Le Rav était fébrile : ce Chabbat, un invité prestigieux le passerait dans sa demeure, le Baal Chem Tov en personne ! En une telle circonstance, il fallait que tout soit parfait. Comment monter assez de déférence à ce Prince d'Israël ? Son épouse tenta de le rassurer. Elle avait veillé à faire provision de tout ce qui était nécessaire à la célébration d'un Chabbat aussi exceptionnel. Ainsi, assura t'elle, elle avait acheté la meilleure, la plus succulente des viandes.



Las, quand elle entra dans sa cuisine pour l'accommoder, la viande avait disparu. En pleurs devant le phénomène aussi fâcheux qu'inexplicable, elle alla frapper à la porte de sa voisine. Pourrait-elle au moins lui en prêter quelques morceaux ?



Mais le mystère s'épaississait : la voisine non plus ne retrouvait pas trace de la viande achetée le matin même en prévision du Chabbat. Plus encore, une nouvelle tentative, dans une autre maison du voisinage aboutit au même résultat ! Et on était maintenant à quelques heures de Chabbat !



Désespérée l'épouse du Rav regagna son foyer.

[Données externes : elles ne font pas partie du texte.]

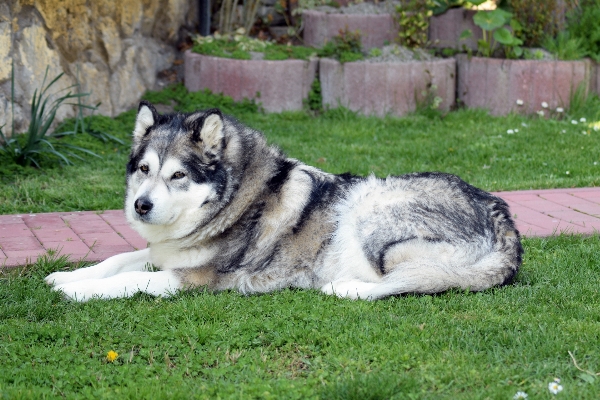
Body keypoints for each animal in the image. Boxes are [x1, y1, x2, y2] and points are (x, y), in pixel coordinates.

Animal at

Le Baal Chem Tov était là ! C'est alors qu'à travers une fenêtre, elle aperçut le cho'het , l'abatteur rituel qui passait. Voyant là sa dernière chance de préparer un Chabbat convenable, elle l'interpella sans hésiter. « Oui, annonça t'il, j'ai encore de la viande d'un veau abattu ce matin, tendre et bonne.



Le Baal Chem Tov avait tout entendu. Il s'adressa directement au cho'het. « J'apprécie beaucoup la tête de veau. Peux-tu l'apporter immédiatement pour la débarasser devant moi des nerfs qui doivent en être retirés ? ». L'homme s'exécuta immédiatement. Mais à son retour le Baal Chem Tov lui posa une étrange question : « Certains disent pouvoir reconnaître un animal au nombre de ses dents. Peux-tu me dire combien ce veau a de dents ? ».



Le cho'het introduisit sa main dans la gueule béante. Qui se referma aussitôt ! L'homme hurlait de douleur ! « Pourquoi cries-tu », lui dit le Baal Chem Tov ce veau est pourtant mort. Confesse tes fautes ! Tu n'as jamais vérifié le poumon d'une bête, n'est-ce pas ? Tu décides arbitrairement qu'elles sont cachères ! ».



L'homme avoua sa faute et le Baal Chem Tov lui indiqua comment la réparer.